For lenders, the workout strategies are evolving. Banks and private credit providers are increasingly collaborating rather than competing — banks supplying note-on-note financing and A-notes while private credit fills execution gaps for transitional business plans. Private lenders now account for 34% of construction financing, up from roughly 9% in the post-GFC era.
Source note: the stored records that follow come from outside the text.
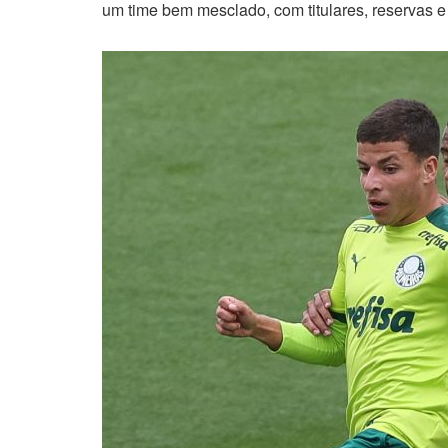
um time bem mesclado, com titulares, reservas e 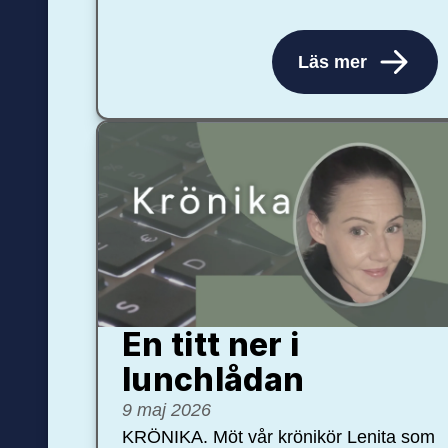
Läs mer
En titt ner i
lunchlådan
9 maj 2026
KRÖNIKA. Möt vår krönikör Lenita som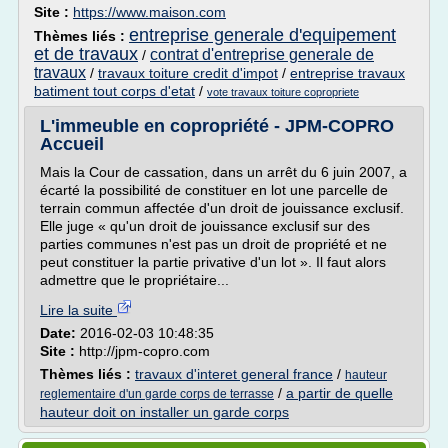
Site :
https://www.maison.com
entreprise generale d'equipement
Thèmes liés :
et de travaux
contrat d'entreprise generale de
/
travaux
/
travaux toiture credit d'impot
/
entreprise travaux
batiment tout corps d'etat
/
vote travaux toiture copropriete
L'immeuble en copropriété - JPM-COPRO
Accueil
Mais la Cour de cassation, dans un arrêt du 6 juin 2007, a
écarté la possibilité de constituer en lot une parcelle de
terrain commun affectée d'un droit de jouissance exclusif.
Elle juge « qu'un droit de jouissance exclusif sur des
parties communes n'est pas un droit de propriété et ne
peut constituer la partie privative d'un lot ». Il faut alors
admettre que le propriétaire...
Lire la suite
Date:
2016-02-03 10:48:35
Site :
http://jpm-copro.com
Thèmes liés :
travaux d'interet general france
/
hauteur
/
a partir de quelle
reglementaire d'un garde corps de terrasse
hauteur doit on installer un garde corps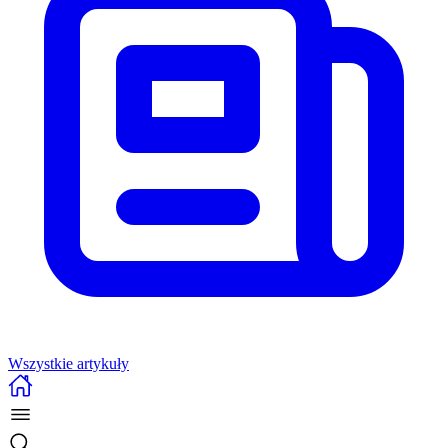
Wszystkie artykuły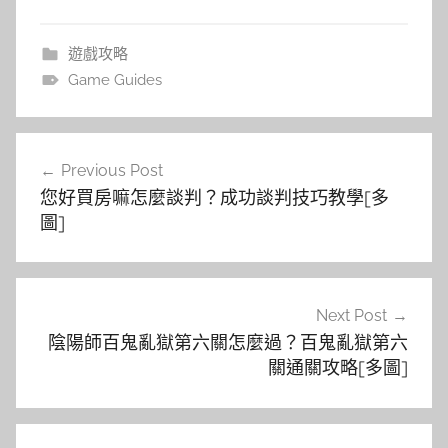
遊戲攻略
Game Guides
文
Previous Post
章
您好買房嘛怎麼談判？成功談判技巧教學[多
導
圖]
覽
Next Post
陰陽師百鬼亂獄第六關怎麼過？百鬼亂獄第六
關通關攻略[多圖]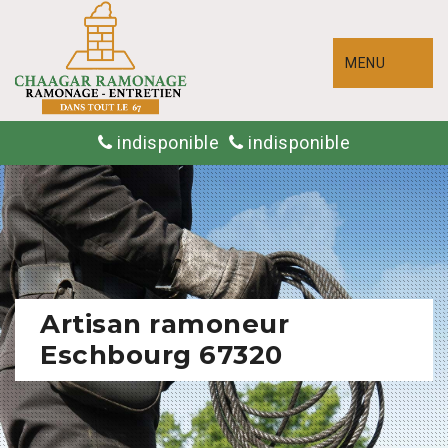
MENU
indisponible
indisponible
Artisan ramoneur
Eschbourg 67320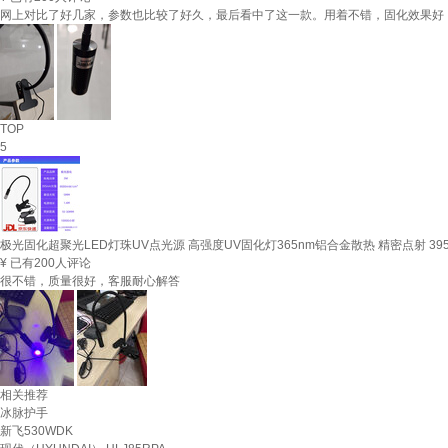
网上对比了好几家，参数也比较了好久，最后看中了这一款。用着不错，固化效果好
TOP
5
极光固化超聚光LED灯珠UV点光源 高强度UV固化灯365nm铝合金散热 精密点射 395
¥
已有200人评论
很不错，质量很好，客服耐心解答
相关推荐
冰脉护手
新飞530WDK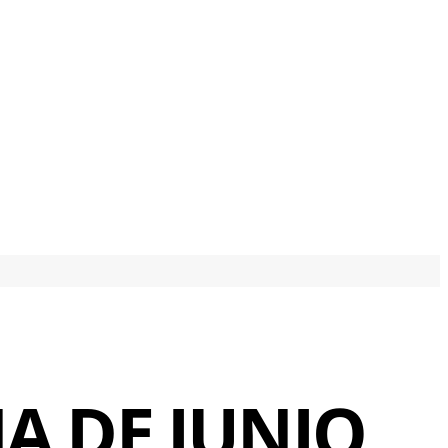
A DE JUNIO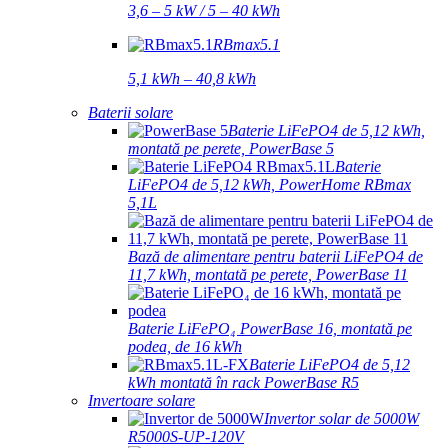
3,6 – 5 kW / 5 – 40 kWh
RBmax5.1
5,1 kWh – 40,8 kWh
Baterii solare
Baterie LiFePO4 de 5,12 kWh,
montată pe perete, PowerBase 5
Baterie
LiFePO4 de 5,12 kWh, PowerHome RBmax
5,1L
Bază de alimentare pentru baterii LiFePO4 de
11,7 kWh, montată pe perete, PowerBase 11
Baterie LiFePO₄ PowerBase 16, montată pe
podea, de 16 kWh
Baterie LiFePO4 de 5,12
kWh montată în rack PowerBase R5
Invertoare solare
Invertor solar de 5000W
R5000S-UP-120V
For borrowers, the calculus is harder. Those who can demonstrate strong cash flow, creditworthy tenants, and a credible path to stabilization will find willing lenders. Those who cannot will face a reckoning that "extend and pretend" can no longer defer.
The Bottom Line
The commercial real estate market spent four years treating a structural problem like a temporary one. Rates were supposed to fall faster. Remote work was supposed to reverse. Values were supposed to bounce back. Some of that happened — partially. But not enough, and not fast enough, for hundreds of billions of dollars in loans that are now past due or approaching maturity with no clear exit.
The patience phase is over. What comes next — for borrowers, lenders, and investors alike — is the reckoning the market has been postponing since 2022.
This blog is intended for informational purposes only and does not constitute investment or legal advice.